• **TEXTO FORNECIDO**:
========================================
Os dois principais líderes do mundo se encontram na próxima semana com a expectativa de conversar sobre tudo, mas não concordar em praticamente nada –exceto na necessidade de conversar mais.

Na quarta-feira (15), o presidente americano, Joe Biden, e o líder chinês, Xi Jinping, terão uma reunião às margens do encontro anual da Apec (Cooperação Econômica Ásia-Pacífico, na sigla em inglês), grupo que reúne 21 economias da região do Pacífico. A bilateral é o ponto alto da agenda, que começa oficialmente neste sábado (11) em San Francisco, na Califórnia, e vai até a próxima sexta (17).

Xi Jinping, líder da China, e Joe Biden, presidente dos EUA, em cúpula paralela na última cúpula do G20, em Bali, na Indonésia - Kevin Lamarque - 14.nov.23/Reuters

O estremecimento da relação entre as duas potências nos últimos tempos se somam a duas guerras, uma no Oriente Médio e outra no Leste Europeu, e à preocupação com duas importantes eleições, nos EUA e em Taiwan, no ano que vem. Não é à toa, assim, que as autoridades americanas reconhecem que as ambições quanto ao que pode ser alcançado são modestas.

Falando em condição de anonimato, oficiais do governo Biden dizem que uma dúvida é o quanto o comprometimento demonstrado pela China com a visita de Xi vem de um interesse genuíno em melhorar a relação ou se trata de uma medida tática de curto prazo. O asiático chega ao país na terça, e durante sua estadia deve participar ainda de um jantar com executivos com ingressos a US$ 2.000 (R$ 10 mil) por pessoa, segundo o New York Times.

Para Washington, o objetivo principal é abrir e fortalecer canais de comunicação com Pequim, sob o mantra de "gerenciar com responsabilidade a competição" entre os dois países, como a Casa Branca gosta de enfatizar, reduzindo os riscos de um conflito.

O pano de fundo é formado pela chamada "crise dos balões" de fevereiro deste ano; o aumento do controle de investimentos e exportações destinados à China impostos pelos americanos; e a aproximação de Washington com vizinhos do país asiático, como Coreia do Sul e Japão.
========================================
• **TAREFAS**:
- a) Indique se cada afirmação está de acordo com o texto sobre a reunião entre Biden e Xi: (i) a reunião entre os dois líderes ocorrerá na quarta-feira, às margens do encontro anual da Apec; (ii) a Apec reúne 25 economias da região do Pacífico; (iii) as autoridades americanas admitem ter ambições modestas quanto aos resultados. Responda sim ou não e cite literalmente as palavras do texto que decidem cada caso.
- b) Extraia do texto sobre a reunião entre Biden e Xi o trecho que começa em "Para Washington, o" e termina em "de um conflito.".

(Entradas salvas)
========================================
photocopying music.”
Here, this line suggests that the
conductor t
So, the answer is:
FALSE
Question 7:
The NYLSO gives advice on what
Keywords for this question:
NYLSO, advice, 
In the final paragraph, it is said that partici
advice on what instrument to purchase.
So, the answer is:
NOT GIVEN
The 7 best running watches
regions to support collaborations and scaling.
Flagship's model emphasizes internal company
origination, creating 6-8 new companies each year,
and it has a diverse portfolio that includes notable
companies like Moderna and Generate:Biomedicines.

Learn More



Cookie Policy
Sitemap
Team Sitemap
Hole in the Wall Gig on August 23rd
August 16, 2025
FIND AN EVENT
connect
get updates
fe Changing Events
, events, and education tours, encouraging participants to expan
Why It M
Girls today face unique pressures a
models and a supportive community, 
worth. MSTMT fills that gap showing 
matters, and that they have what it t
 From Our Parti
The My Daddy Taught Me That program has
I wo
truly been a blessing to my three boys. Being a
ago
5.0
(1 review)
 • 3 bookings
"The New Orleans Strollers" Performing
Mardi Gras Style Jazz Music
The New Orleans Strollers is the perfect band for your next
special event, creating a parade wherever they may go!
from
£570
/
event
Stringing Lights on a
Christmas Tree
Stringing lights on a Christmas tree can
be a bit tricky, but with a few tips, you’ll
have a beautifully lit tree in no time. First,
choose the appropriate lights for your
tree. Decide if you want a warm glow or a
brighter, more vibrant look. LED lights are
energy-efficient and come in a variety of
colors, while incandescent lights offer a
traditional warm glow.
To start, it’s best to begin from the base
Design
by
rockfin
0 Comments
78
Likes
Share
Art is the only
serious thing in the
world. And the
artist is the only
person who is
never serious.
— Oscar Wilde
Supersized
========================================
• **RESPOSTAS POR TAREFA**:
- a)
(i) Sim: "Na quarta-feira (15), o presidente americano, Joe Biden, e o líder chinês, Xi Jinping, terão uma reunião às margens do encontro anual da Apec"
(ii) Não: "grupo que reúne 21 economias da região do Pacífico"
(iii) Sim: "as autoridades americanas reconhecem que as ambições quanto ao que pode ser alcançado são modestas"

- b)
Para Washington, o objetivo principal é abrir e fortalecer canais de comunicação com Pequim, sob o mantra de "gerenciar com responsabilidade a competição" entre os dois países, como a Casa Branca gosta de enfatizar, reduzindo os riscos de um conflito.